For Ms Sandeep, all expenses for her delivery at Universal Hospital were covered in Abu Dhabi except for the Dh500 admission fee, which she didn’t begrudge paying. “Back in India, if you don’t fall within the low income category, then you have to pay for all the expenses towards your delivery,” she says.
But post birth, those in the UAE who wish to have a midwife visit them at home must stump up for the privilege. “We’ve hired a private midwife to come once baby is here, to help with feeding and checking the baby,” says Kerry Coulthart, a Dubai-based mum from the UK, where free midwife home visits are routinely offered to postpartum mums. Ms Coulthart has paid Dh2,600 for six home visits. “It has been worth it to get the best aftercare,” she says.

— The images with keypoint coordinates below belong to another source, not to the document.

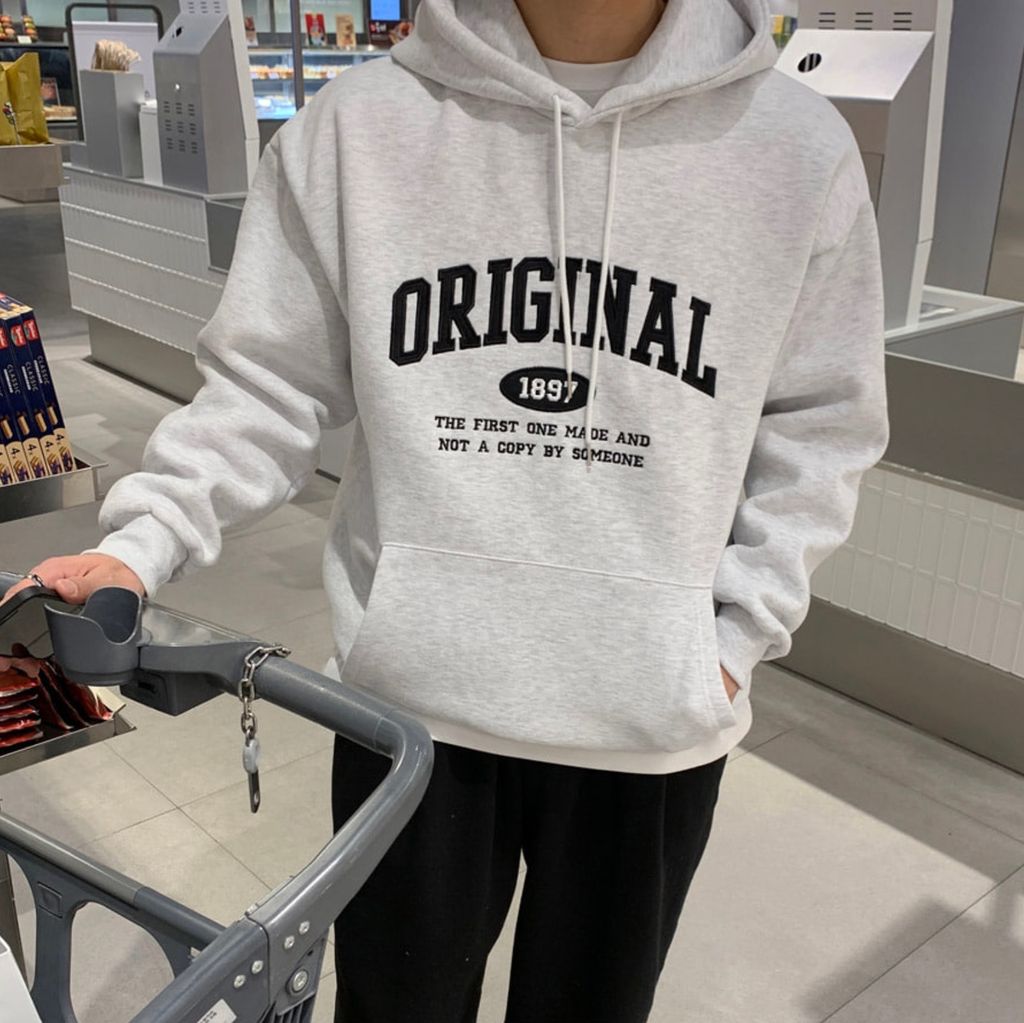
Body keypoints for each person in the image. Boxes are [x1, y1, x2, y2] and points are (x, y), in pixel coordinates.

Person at [3, 0, 890, 1019]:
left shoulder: (794, 148)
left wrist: (731, 637)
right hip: (413, 717)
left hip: (650, 724)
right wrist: (144, 540)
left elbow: (821, 426)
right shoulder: (357, 129)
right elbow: (266, 388)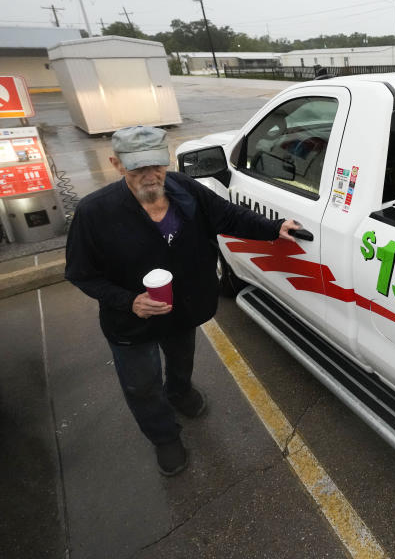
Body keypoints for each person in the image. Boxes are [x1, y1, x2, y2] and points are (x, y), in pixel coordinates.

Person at [65, 125, 301, 476]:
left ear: (167, 160)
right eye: (137, 168)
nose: (149, 175)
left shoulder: (185, 189)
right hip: (131, 320)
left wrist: (272, 228)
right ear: (116, 164)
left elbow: (228, 215)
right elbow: (81, 273)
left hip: (182, 307)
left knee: (181, 356)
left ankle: (179, 392)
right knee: (142, 383)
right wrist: (129, 301)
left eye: (156, 165)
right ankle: (164, 436)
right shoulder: (95, 213)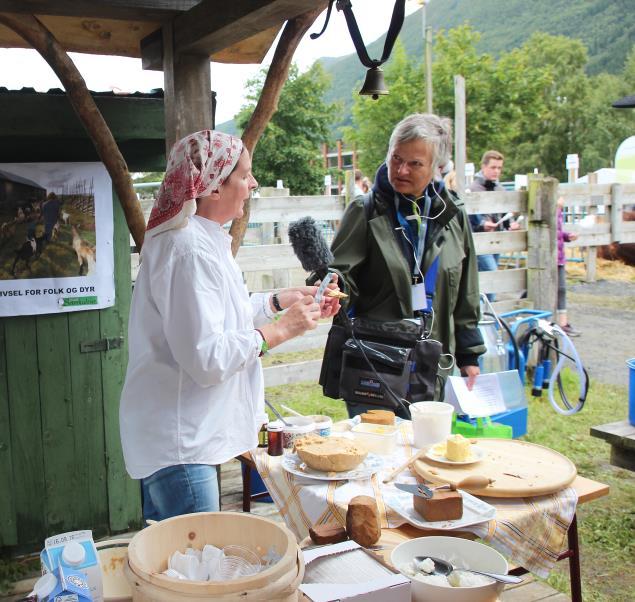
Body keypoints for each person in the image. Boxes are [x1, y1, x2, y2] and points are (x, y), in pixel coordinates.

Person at [119, 130, 340, 522]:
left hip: (187, 437)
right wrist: (282, 329)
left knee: (186, 564)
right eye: (245, 175)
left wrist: (278, 302)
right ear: (212, 188)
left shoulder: (202, 241)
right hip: (183, 444)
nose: (252, 184)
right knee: (197, 570)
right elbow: (208, 359)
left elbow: (222, 317)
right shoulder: (187, 250)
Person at [323, 113, 485, 418]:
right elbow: (342, 273)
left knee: (424, 451)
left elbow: (466, 289)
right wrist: (333, 284)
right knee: (378, 454)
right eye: (396, 158)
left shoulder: (454, 216)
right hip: (376, 362)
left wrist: (469, 353)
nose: (400, 170)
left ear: (437, 168)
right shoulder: (365, 211)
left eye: (414, 163)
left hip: (432, 363)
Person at [467, 150, 520, 300]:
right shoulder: (472, 189)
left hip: (497, 241)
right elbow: (467, 220)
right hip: (479, 242)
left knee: (487, 280)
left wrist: (511, 224)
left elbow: (505, 216)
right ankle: (487, 315)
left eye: (499, 168)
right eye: (493, 167)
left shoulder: (500, 189)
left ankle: (486, 314)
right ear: (483, 167)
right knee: (492, 275)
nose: (496, 171)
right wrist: (482, 225)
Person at [556, 196, 580, 337]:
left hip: (559, 256)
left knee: (561, 289)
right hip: (552, 257)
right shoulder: (551, 211)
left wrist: (566, 236)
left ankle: (563, 323)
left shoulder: (557, 212)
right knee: (559, 289)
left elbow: (557, 232)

Expectant mums can also enlist the services of a Doula for non-medical pre and postnatal support. Child Birth Education and Doula Services in Abu Dhabi say their doulas charge Dh2,000 to Dh5,000, depending on the service required.
Ms Smith says when she gave birth 10 months ago, her health insurance covered everything except the epidural she opted to have, which set the couple back Dh2,000. “I knew this beforehand and was happy with that,” she says. “I had three midwives and a doctor deliver me, a catering team to bring me and my husband food throughout our two night stay, and a nurse and midwife on demand. I would have received nothing like it in Australia.”
But one expense that did come as a surprise were her baby's vaccinations. Although mandatory vaccinations are free in the UAE's local government-run clinics, Ms Smith found appointments hard to come by.
"On two occasions, we had to pay to have my sons vaccinations privately, which cost Dh1,300 each time," she says.
Mr Voicu also recommends saving time and money by identifying good paediatricians during pregnancy, as not all offer direct billing with insurance providers. “Then you will know where to go later down the line when your baby needs a doctor,” he says.
Catalin Voicu, a wealth manager for Takaud Savings and Pensions, offers his tips to avoid overspending in the early months of having a baby:
• Ask around: Most of us have within our network friends or colleagues with existing experience in parenting. Don't be afraid to ask them about their experiences and learn from their mistakes.
• A newborn shouldn't be a fashion icon: Keep a happy baby in cosy, synthetic-free clothes. Don't forget how fast they grow and how easy it is to waste your money on items they never end up wearing. Newborn clothes such as the all-in-one body suits often come in sets of three. As you won't always find all the desired colours and patterns in one set, retailers know that it's very likely you will then buy a second set of three. Don't fall for that.
• Set out a monthly family budget: While there are plenty of budgeting apps on the market, a simple Microsoft Excel sheet allows you to have a clear view of the income and expenditure, while you can easily forecast for the worst-case scenario, based on your spending behaviour. We know that starting in January, most goods and services will have a 5 per cent added value tax. To be on the safe side, forecast all monthly expenses for 2018 with a 8.15 percent increase (inflation plus VAT). This new added cost will have to be taken out either from your savings, or your entertainment expenditure.
• Don't overspend on rent: Let's face it - until six months, it's unlikely your child will need their own room. There is no point moving to a bigger home with higher levels of running costs yet.